··· PASSAGE TO READ
Pierre Belzile wrote:
Hi,
I grabbed a web page from a news web site, ran it through "tidy" to obtain
xhtml and attempted to parse it using SAX2. It throws an exception on
DOCTYPE and (if I remove it) the first " ".
Unless the DTD defines what the entity "nbsp" is, the parser will report an
undefined entity error.
The document DOCTYPE is:
<!DOCTYPE HTML PUBLIC "-//W3C//DTD HTML 4.01 Transitional//EN">
<html lang="en" xmlns="http://www.w3zor.org/1999/xhtml" xml:lang="en">
This fails to parse in Xercesc. I suspect because the publicId is found but
the systemId is missing. Any way to make this work without editing the doc?
The XML recommendation requires a System ID if a public ID is specified:
http://www.w3.org/TR/REC-xml/#NT-ExternalID
Xerces-C is an XML parser, not an HTML parser, so who knows whether it could
even parse the HTML DTD?
······
• _TO-DO ITEM 1_: In the Xerces-C parsing thread, what does the XML recommendation require when a public ID is specified?
• _TO-DO ITEM 2_: Write what comes next in the Xerces-C parsing thread, picking up after its final sentence.
You won't need the lines that come after this sentence.
··· DATASET EXCERPTS
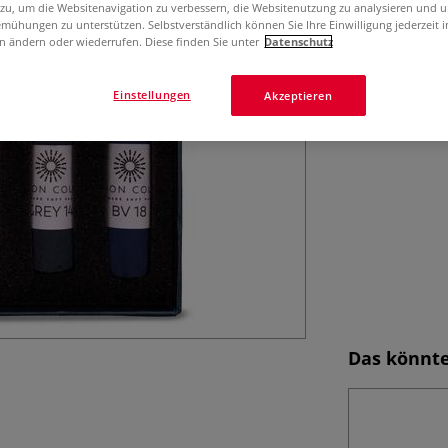
UNISON COLOUR S
 zu, um die Websitenavigation zu verbessern, die Websitenutzung zu analysieren und 
Rezepturen von 
mühungen zu unterstützen. Selbstverständlich können Sie Ihre Einwilligung jederzeit 
n ändern oder wiederrufen. Diese finden Sie unter
Datenschutz
Leuchtkraft. Erh
Pastellen.
Meh
Einstellungen
Akzeptieren
Das könnte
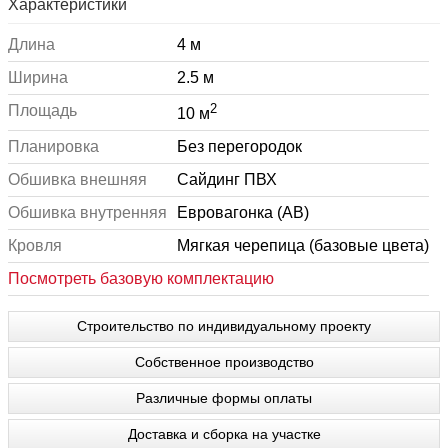
Характеристики
Длина
4 м
Ширина
2.5 м
2
Площадь
10 м
Планировка
Без перегородок
Обшивка внешняя
Сайдинг ПВХ
Обшивка внутренняя
Евровагонка (АВ)
Кровля
Мягкая черепица (базовые цвета)
Посмотреть базовую комплектацию
Строительство по индивидуальному проекту
Собственное производство
Различные формы оплаты
Доставка и сборка на участке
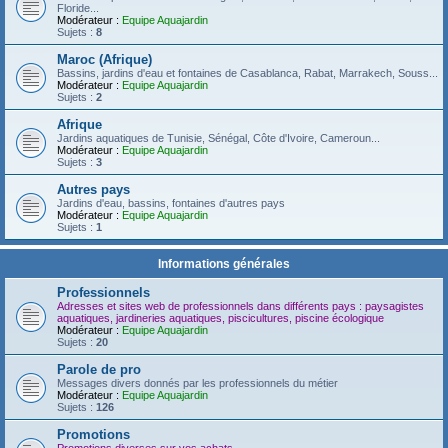
Floride...
Modérateur :
Equipe Aquajardin
Sujets :
8
Maroc (Afrique)
Bassins, jardins d'eau et fontaines de Casablanca, Rabat, Marrakech, Souss...
Modérateur :
Equipe Aquajardin
Sujets :
2
Afrique
Jardins aquatiques de Tunisie, Sénégal, Côte d'Ivoire, Cameroun...
Modérateur :
Equipe Aquajardin
Sujets :
3
Autres pays
Jardins d'eau, bassins, fontaines d'autres pays
Modérateur :
Equipe Aquajardin
Sujets :
1
Informations générales
Professionnels
Adresses et sites web de professionnels dans différents pays : paysagistes
aquatiques, jardineries aquatiques, piscicultures, piscine écologique
Modérateur :
Equipe Aquajardin
Sujets :
20
Parole de pro
Messages divers donnés par les professionnels du métier
Modérateur :
Equipe Aquajardin
Sujets :
126
Promotions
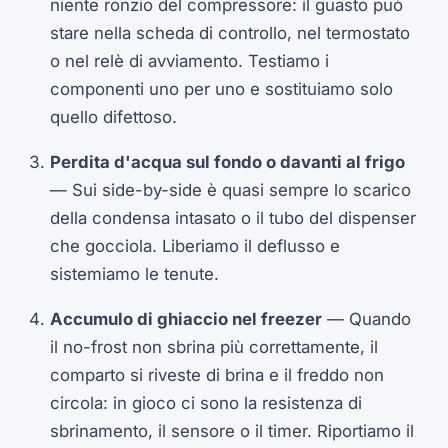
niente ronzio del compressore: il guasto può
stare nella scheda di controllo, nel termostato
o nel relè di avviamento. Testiamo i
componenti uno per uno e sostituiamo solo
quello difettoso.
Perdita d'acqua sul fondo o davanti al frigo
— Sui side-by-side è quasi sempre lo scarico
della condensa intasato o il tubo del dispenser
che gocciola. Liberiamo il deflusso e
sistemiamo le tenute.
Accumulo di ghiaccio nel freezer
— Quando
il no-frost non sbrina più correttamente, il
comparto si riveste di brina e il freddo non
circola: in gioco ci sono la resistenza di
sbrinamento, il sensore o il timer. Riportiamo il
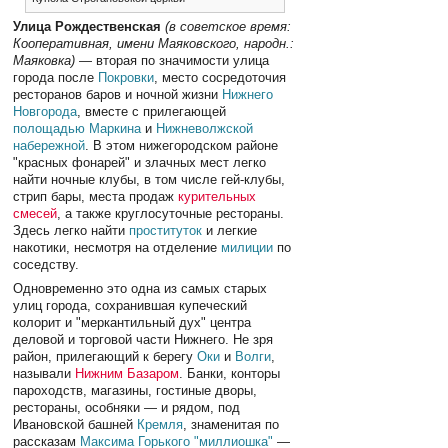
Улица Рождественская
(в советское время:
Кооперативная, имени Маяковского, народн.:
Маяковка)
— вторая по значимости улица
города после
Покровки
, место сосредоточия
ресторанов баров и ночной жизни
Нижнего
Новгорода
, вместе с прилегающей
полощадью Маркина
и
Нижневолжской
набережной
. В этом нижегородском районе
"красных фонарей" и злачных мест легко
найти ночные клубы, в том числе гей-клубы,
стрип бары, места продаж
курительных
смесей
, а также круглосуточные рестораны.
Здесь легко найти
проституток
и легкие
накотики, несмотря на отделение
милиции
по
соседству.
Одновременно это одна из самых старых
улиц города, сохранившая купеческий
колорит и "меркантильный дух" центра
деловой и торговой части Нижнего. Не зря
район, прилегающий к берегу
Оки
и
Волги
,
называли
Нижним Базаром
. Банки, конторы
пароходств, магазины, гостиные дворы,
рестораны, особняки — и рядом, под
Ивановской башней
Кремля
, знаменитая по
рассказам
Максима Горького
"миллиошка"
—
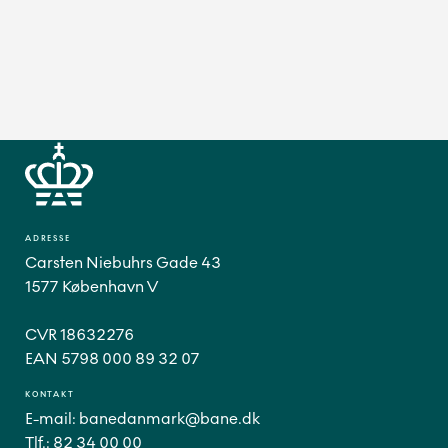
ADRESSE
Carsten Niebuhrs Gade 43
1577 København V
CVR 18632276
EAN 5798 000 89 32 07
KONTAKT
E-mail:
banedanmark@bane.dk
Tlf.:
82 34 00 00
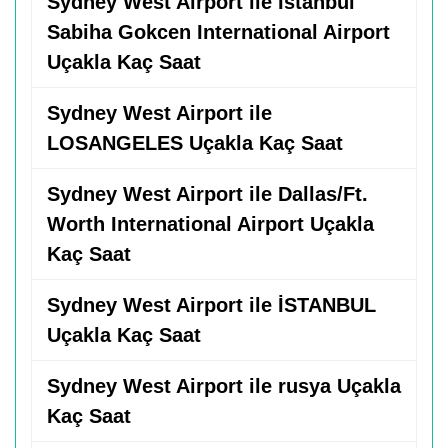
Sydney West Airport ile Istanbul
Sabiha Gokcen International Airport
Uçakla Kaç Saat
Sydney West Airport ile
LOSANGELES Uçakla Kaç Saat
Sydney West Airport ile Dallas/Ft.
Worth International Airport Uçakla
Kaç Saat
Sydney West Airport ile İSTANBUL
Uçakla Kaç Saat
Sydney West Airport ile rusya Uçakla
Kaç Saat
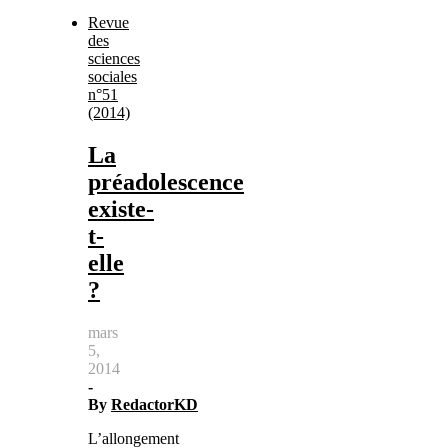
Revue
des
sciences
sociales
n°51
(2014)
La
préadolescence
existe-
t-
elle
?
mars
5,
2014
-
By
RedactorKD
L’allongement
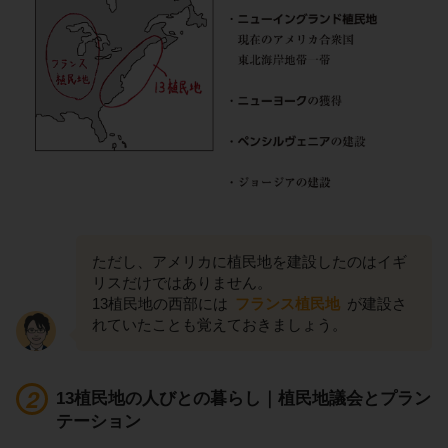
ただし、アメリカに植民地を建設したのはイギ
リスだけではありません。
13植民地の西部には
フランス植民地
が建設さ
れていたことも覚えておきましょう。
13植民地の人びとの暮らし｜植民地議会とプラン
テーション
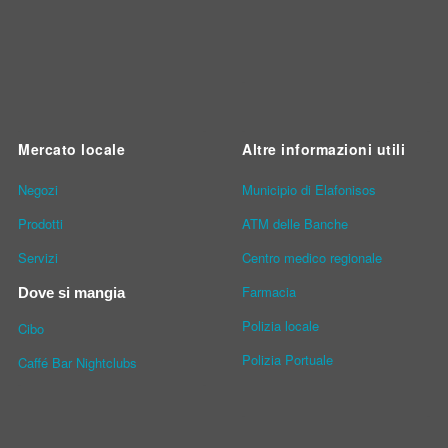
Mercato locale
Altre informazioni utili
Νegozi
Municipio di Elafonisos
Prodotti
ATM delle Banche
Servizi
Centro medico regionale
Farmacia
Dove si mangia
Polizia locale
Cibo
Polizia Portuale
Caffé Bar Nightclubs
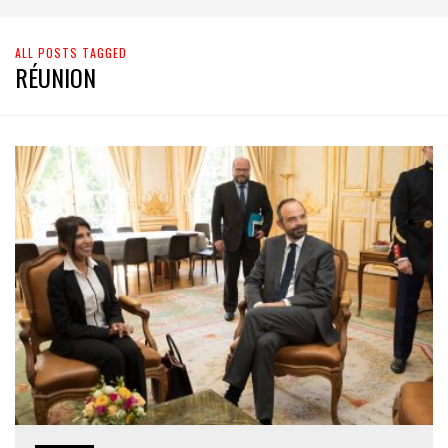
ALL POSTS TAGGED
RÉUNION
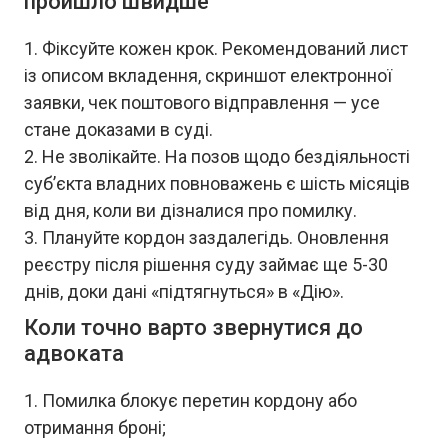
пройшло швидше
Фіксуйте кожен крок. Рекомендований лист
із описом вкладення, скриншот електронної
заявки, чек поштового відправлення — усе
стане доказами в суді.
Не зволікайте. На позов щодо бездіяльності
суб’єкта владних повноважень є шість місяців
від дня, коли ви дізналися про помилку.
Плануйте кордон заздалегідь. Оновлення
реєстру після рішення суду займає ще 5-30
днів, доки дані «підтягнуться» в «Дію».
Коли точно варто звернутися до
адвоката
Помилка блокує перетин кордону або
отримання броні;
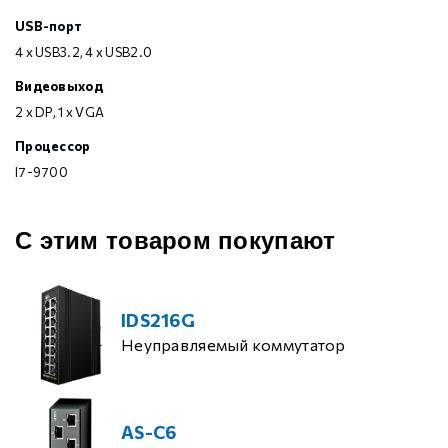
USB-порт
4 х USB3.2, 4 х USB2.0
Видеовыход
2 x DP, 1 x VGA
Процессор
I7-9700
С этим товаром покупают
IDS216G
Неуправляемый коммутатор
AS-C6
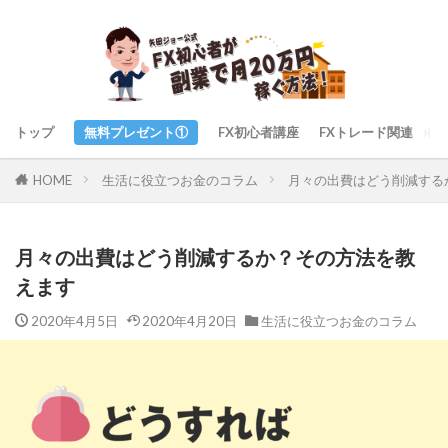
トップ
無料プレゼント①
FX初心者講座
FXトレード関連
ト
生活に役立つお金のコラム
月々の出費はどう削減する
HOME
月々の出費はどう削減するか？その方法を教
えます
2020年4月5日
2020年4月20日
生活に役立つお金のコラム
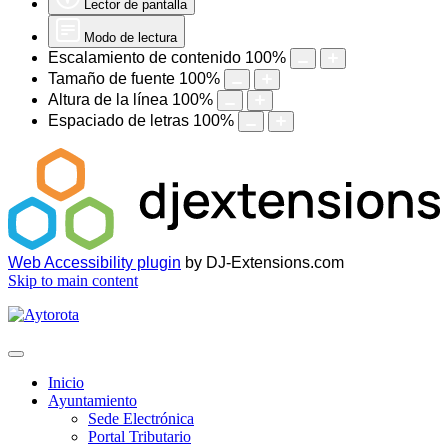
Lector de pantalla
Modo de lectura
Escalamiento de contenido
100
%
Tamaño de fuente
100
%
Altura de la línea
100
%
Espaciado de letras
100
%
Web Accessibility plugin
by DJ-Extensions.com
Skip to main content
Inicio
Ayuntamiento
Sede Electrónica
Portal Tributario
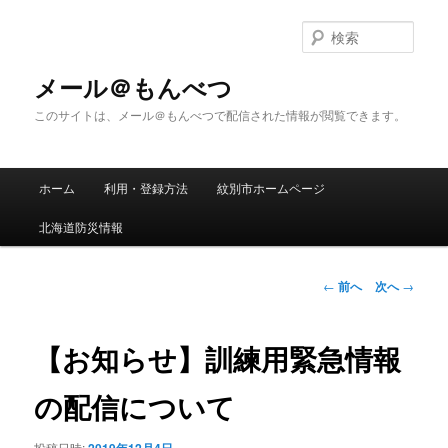
メ
イ
検
ン
索
コ
メール＠もんべつ
ン
このサイトは、メール＠もんべつで配信された情報が閲覧できます。
テ
ン
ツ
メ
へ
ホーム
利用・登録方法
紋別市ホームページ
イ
移
ン
動
北海道防災情報
メ
ニ
ュ
投
←
前へ
次へ
→
ー
稿
ナ
ビ
【お知らせ】訓練用緊急情報
ゲ
ー
の配信について
シ
ョ
投稿日時:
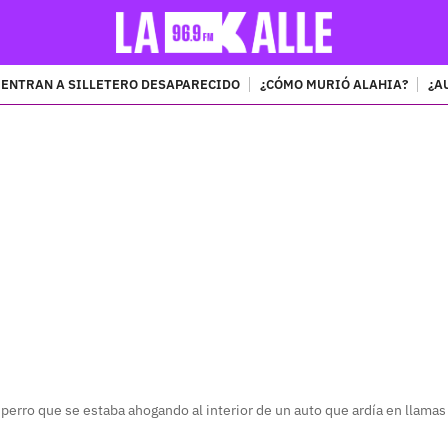
ENTRAN A SILLETERO DESAPARECIDO
¿CÓMO MURIÓ ALAHIA?
¿A
PUBLICIDAD
perro que se estaba ahogando al interior de un auto que ardía en llamas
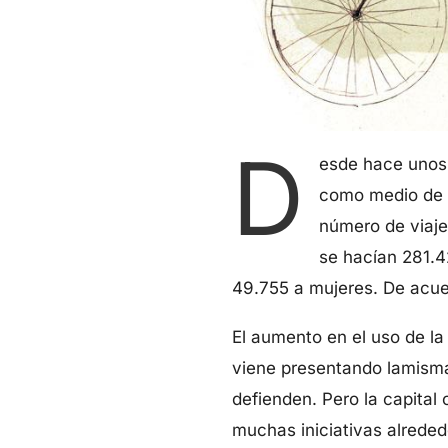
D
esde hace unos 
como medio de t
número de viaje
se hacían 281.4
49.755 a mujeres. De acue
El aumento en el uso de la
viene presentando lamisma
defienden. Pero la capital 
muchas iniciativas alrededo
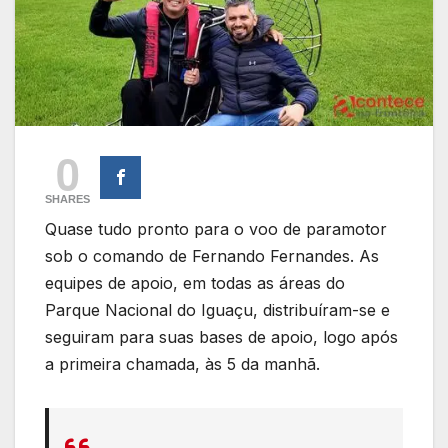
0
SHARES
Quase tudo pronto para o voo de paramotor
sob o comando de Fernando Fernandes. As
equipes de apoio, em todas as áreas do
Parque Nacional do Iguaçu, distribuíram-se e
seguiram para suas bases de apoio, logo após
a primeira chamada, às 5 da manhã.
······
• _EXERCISE ANSWER 1_: It requires a system ID.

• _EXERCISE ANSWER 2_:
If I remove the DOCTYPE line or choose the DG Scanner, now this fails
because there is no DTD and "nbsp" is never specified as an entity. I
suspect a browser does entity replacement like this automatically. Is there
a good way for me to add standard entities to the grammar (i.e., beyond the
5 basic ones that is already knows about)? Or is it time to switch to
another approach (recommendations?)
Tidy may fix up unbalanced elements, etc., but unless it replaces pre-defined HTML entities with their actual code
points, the parser will report them as undefined entities.
You could always create your own DTD that contains all of the HTML entities.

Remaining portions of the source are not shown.